ACTIONS À MENER:
a: Répondez à ces questions d'après le texte sur l'Ituri :
(i) Quels sont les deux groupes opposés dans le conflit identitaire qui mine l'Ituri ?
(ii) Quelles ressources naturelles sont citées comme principales dans cette partie de la RDC ?
(iii) Qui a récemment révélé l'implication de Kigali dans l'insécurité au Nord-Kivu ?
b: Dans le texte sur l'Ituri, réécrivez plus brièvement le paragraphe qui commence par « Ce qui est vrai est que », en gardant ses faits principaux.
c: Poursuivez le texte sur l'Ituri à partir de sa dernière phrase.

--- EXTRAIT DU TEXTE ---

La création de la «Coalition des groupes armés de l’Ituri (Cogai)» n’est, en réalité, que l’arbre qui cache la forêt. Il s’agit d’un énième épouvantail qu’agite l’Ouganda afin de jouer, comme le Rwanda, sa partition dans le plan de balkanisation de la RDC.
Les «prédateurs» poussent Kampala à annexer les localités de la Province Orientale riches en or, pétrole, diamant, etc.
Au-delà du conflit identitaire entre Hema et Lendu qui mine depuis des années le district de l’Ituri (Province Orientale), des forces invisibles agissent dans l’ombre pour le contrôle des ressources naturelles de cette partie de la RDC, principalement l’or et le pétrole du lac Albert.
La création d’une Coalition des groupes armés de l’Ituri (Cogai) vient, comme une pièce, compléter le puzzle conçu par les balkanisateurs du pays et démonté à dessein de temps en temps afin de créer la distraction dans l’opinion nationale.
Ce qui est vrai est que la succession des faits n’est pas fortuite. Il y a certes une corrélation. En effet, les événements du Nord-Kivu qui mettent en cause les rebelles du M23 et ceux, tout récemment de l’Ituri, ont certainement le même fil conducteur. Ils tiennent à une logique qui, à terme, vise au démantèlement de la RDC.
Les révélations faites récemment par des mutins du M23 ont mis à nu l’implication de Kigali dans l’insécurité qui prévaut dans le Nord-Kivu. Il n’est pas exagéré d’affirmer que Kigali et Kampala sont en intelligence.

--- MATÉRIEL PRÉSENTÉ ---

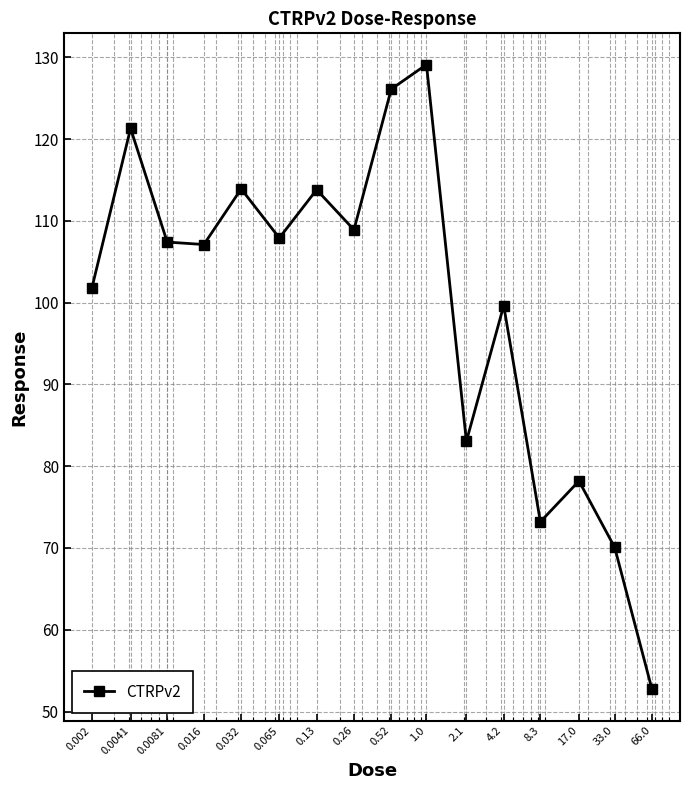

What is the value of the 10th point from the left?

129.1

---
--- MATÉRIEL PRÉSENTÉ ---

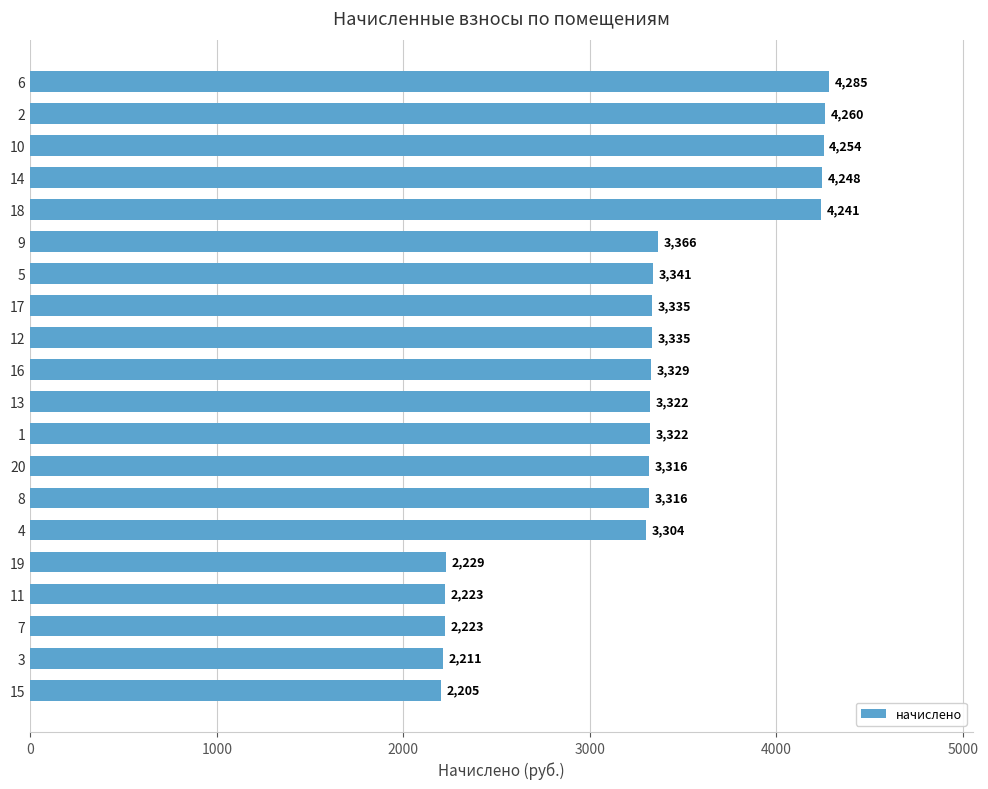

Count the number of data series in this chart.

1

---

LISTE DES RÉPONSES:
a:
(i) Les Hema et les Lendu.
(ii) L'or et le pétrole du lac Albert.
(iii) Des mutins du M23.

b: La suite des faits n'est pas due au hasard : les événements du Nord-Kivu, liés aux rebelles du M23, et ceux, plus récents, de l'Ituri suivent le même fil conducteur et visent, à terme, le démantèlement de la RDC.

c:
Depuis la guerre de libération de 1996 menée par les troupes de l’Alliance des forces démocratiques pour la libération du Congo (AFDL), le Rwanda et l’Ouganda ont toujours évolué en duo dans leurs actions en terre congolaise.
Que la création de la Cogai intervienne juste après la rébellion du M23 ne relève pas du hasard. Tous ces événements tiennent à un chronogramme dont les étapes sont bien calibrées. Il s’agit, à terme, de se partager la partie Est de la RDC : l’Ituri pour l’Ouganda et le Nord-Kivu pour le Rwanda.
A Kinshasa, cette réalité est occultée. Les institutions de la République en parlent du bout des lèvres ou pas du tout. On dirait qu’elles seraient taraudées par une peur bleue d’un adversaire aux tentacules énormes.
Y avait-il opportunité de créer la Cogai ? Pas du tout.
A première vue, rien ne pouvait justifier la coalition des groupes armés de l’Ituri autour d’une cause commune telle que l’érection de ce district en une province. Pour autant que la question a été déjà vidée avec la Constitution de 2006 qui a prévu le passage de 11 à 26 provinces, dont l’Ituri. De ce point de vue, l’une des principales revendications de la Cogai paraît vide de sens.
REGARD D’UN NATIF DE L’ITURI
Pourquoi la Cogai s’est, malgré tout, lancée dans son aventure ? La réponse à cette question est la clé à l’énigme. Rappelons-nous qu’en 2003, sur fonds de luttes d'influence régionales aux motivations politiques et économiques, les tensions entre populations Hema et Lendu avait dégénéré en guerre sanglante, faisant plus de 50 000 morts et 500 000 déplacés, avec femmes et enfants pour principales victimes.
C’est par un accord conclu, sous la houlette de la communauté internationale, qu’une paix relative est revenue dans cette partie de la Province Orientale.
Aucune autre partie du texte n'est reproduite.